ABOUT THIS TASK:
Please set down exactly the lines from the one containing "fruit: none [737,377,829,515]" through the last line of the records below, both included, with no pictures.

◆ ◆ ◆

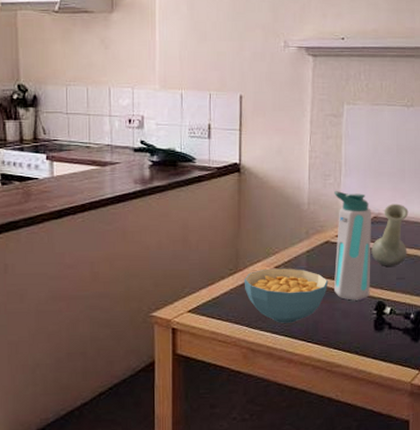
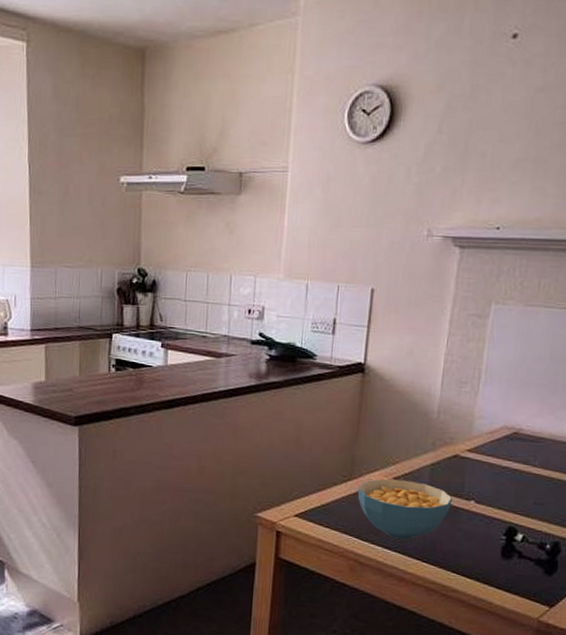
water bottle: present [333,190,371,301] -> none [458,399,512,523]
vase: present [371,203,409,266] -> none [506,419,557,490]

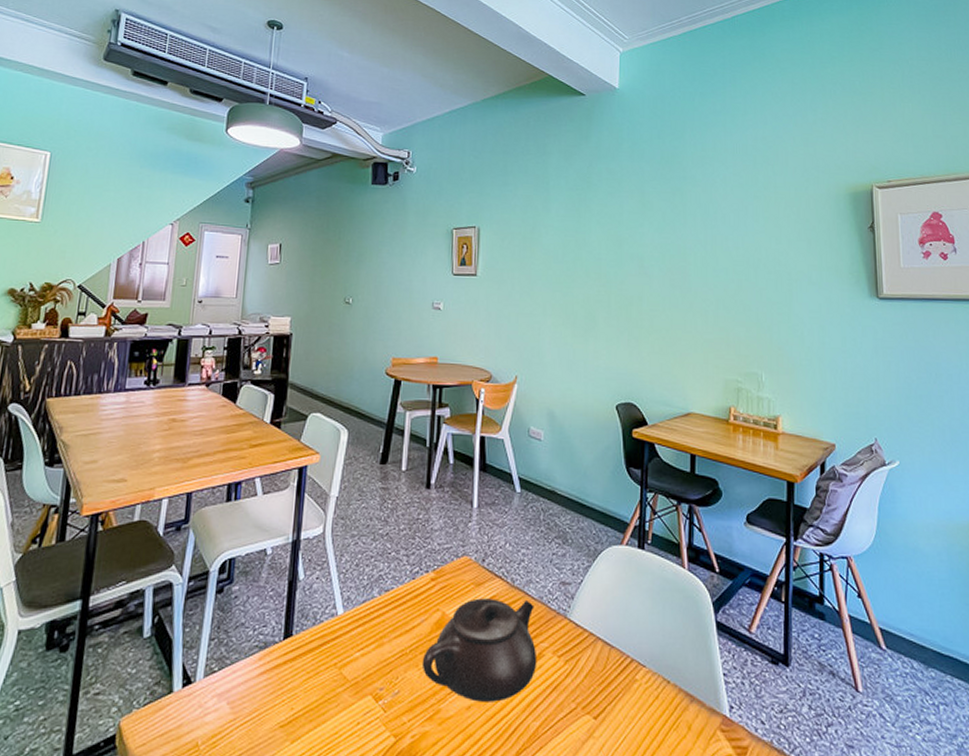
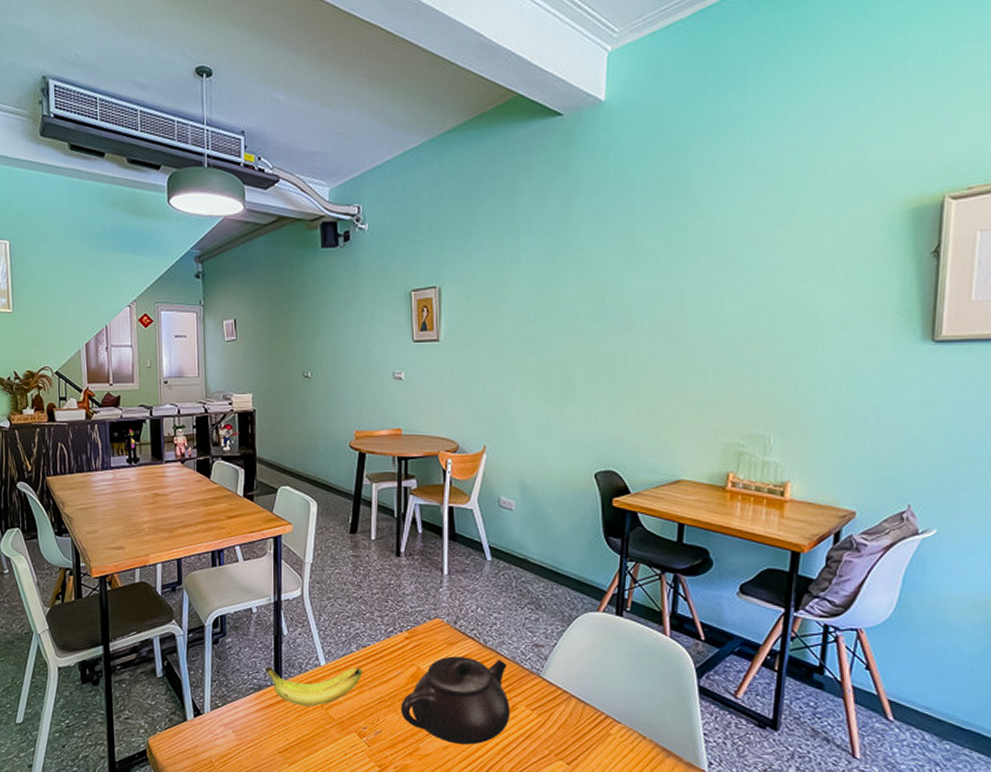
banana: none [273,615,384,666] -> present [265,666,363,707]

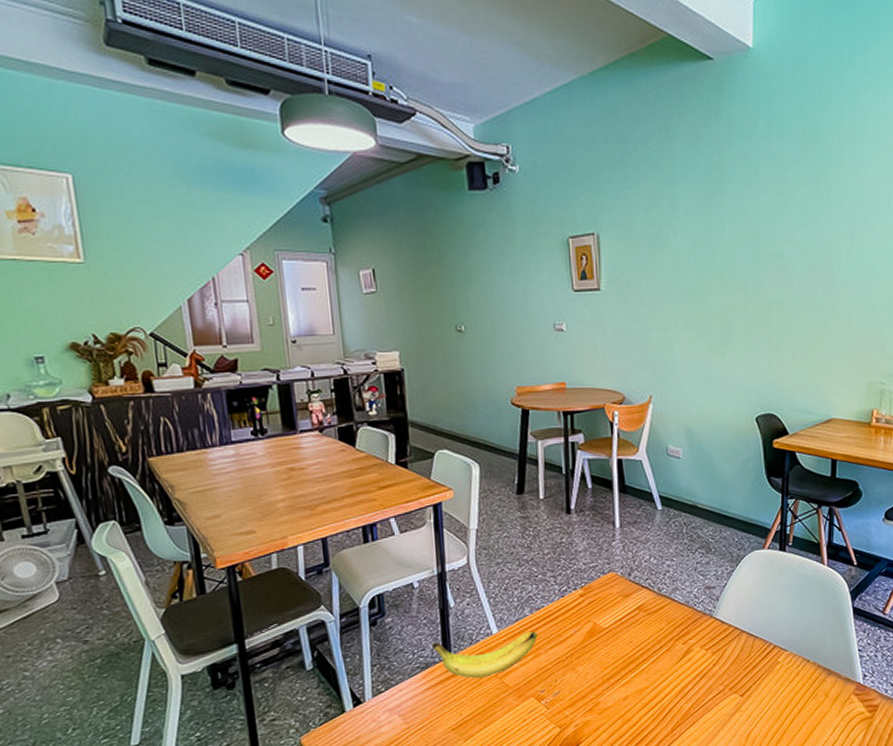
teapot: present [400,656,511,745] -> none [578,604,687,693]

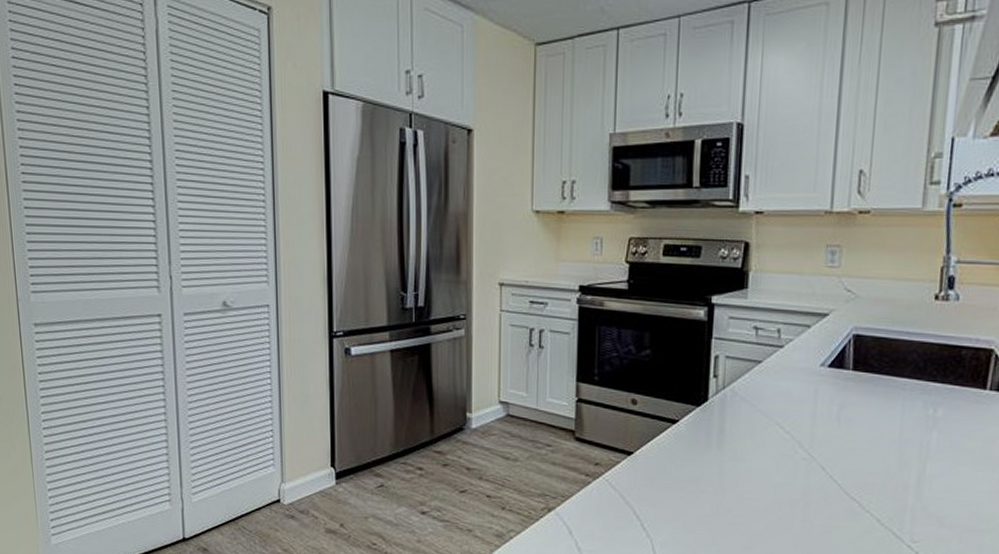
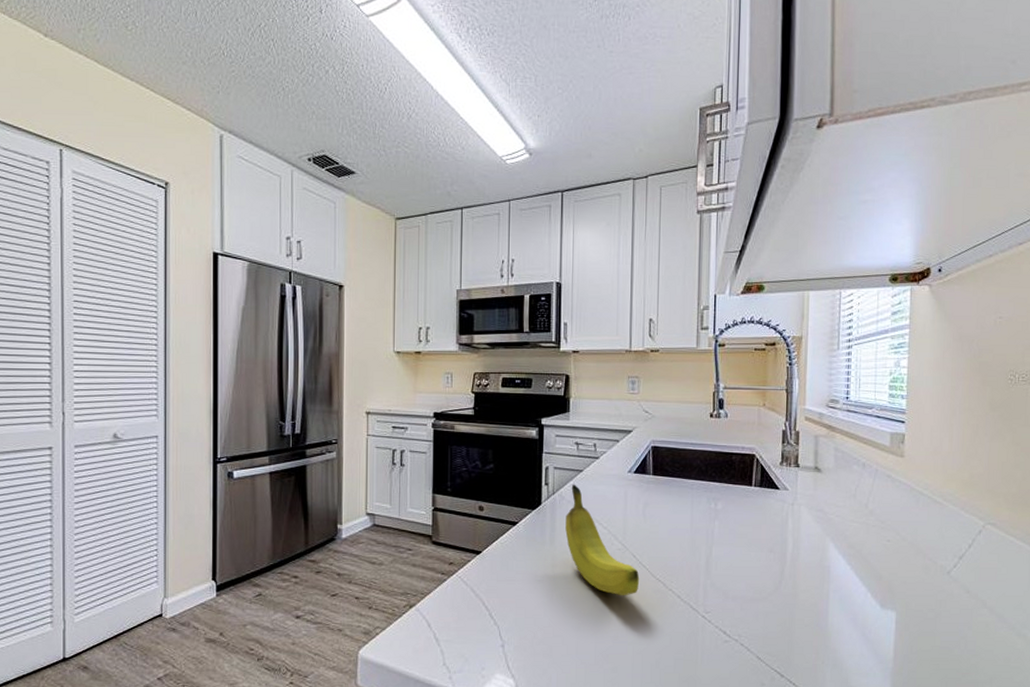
fruit: none [737,377,829,515] -> present [565,484,640,596]

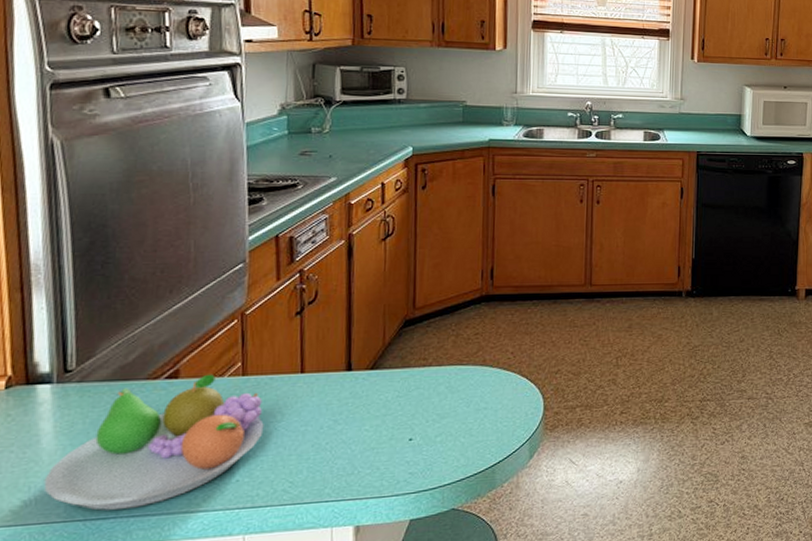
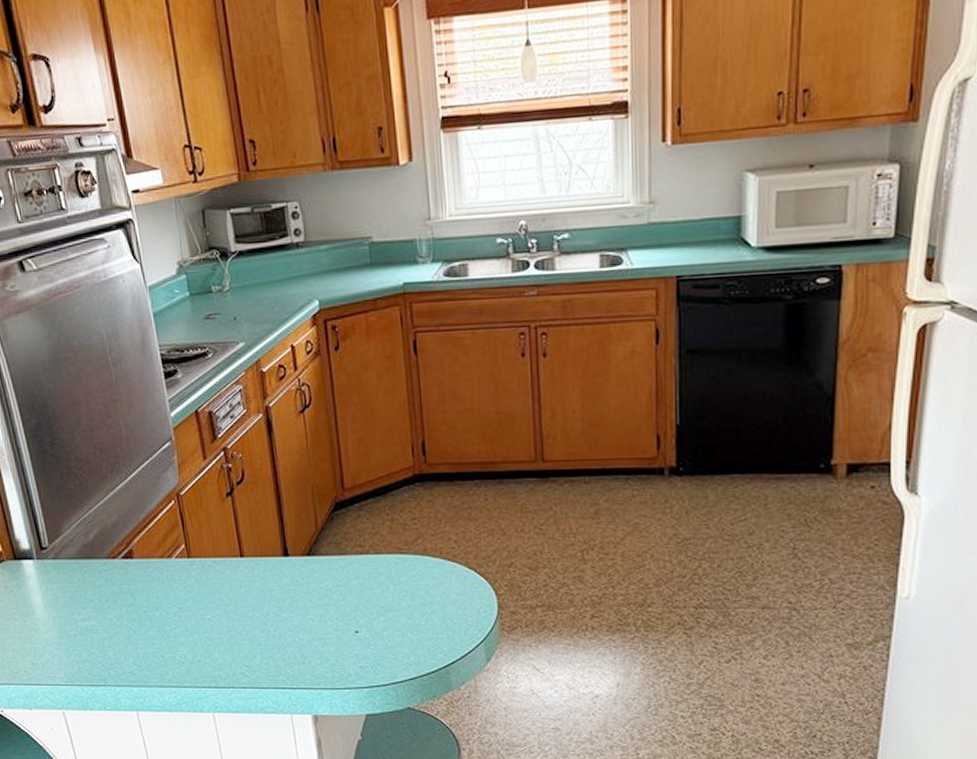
fruit bowl: present [43,374,264,510] -> none [44,555,215,678]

◆ ◆ ◆

TASK ANSWER:
fruit: none [737,377,829,515] -> present [565,484,640,596]

fruit bowl: present [43,374,264,510] -> none [44,555,215,678]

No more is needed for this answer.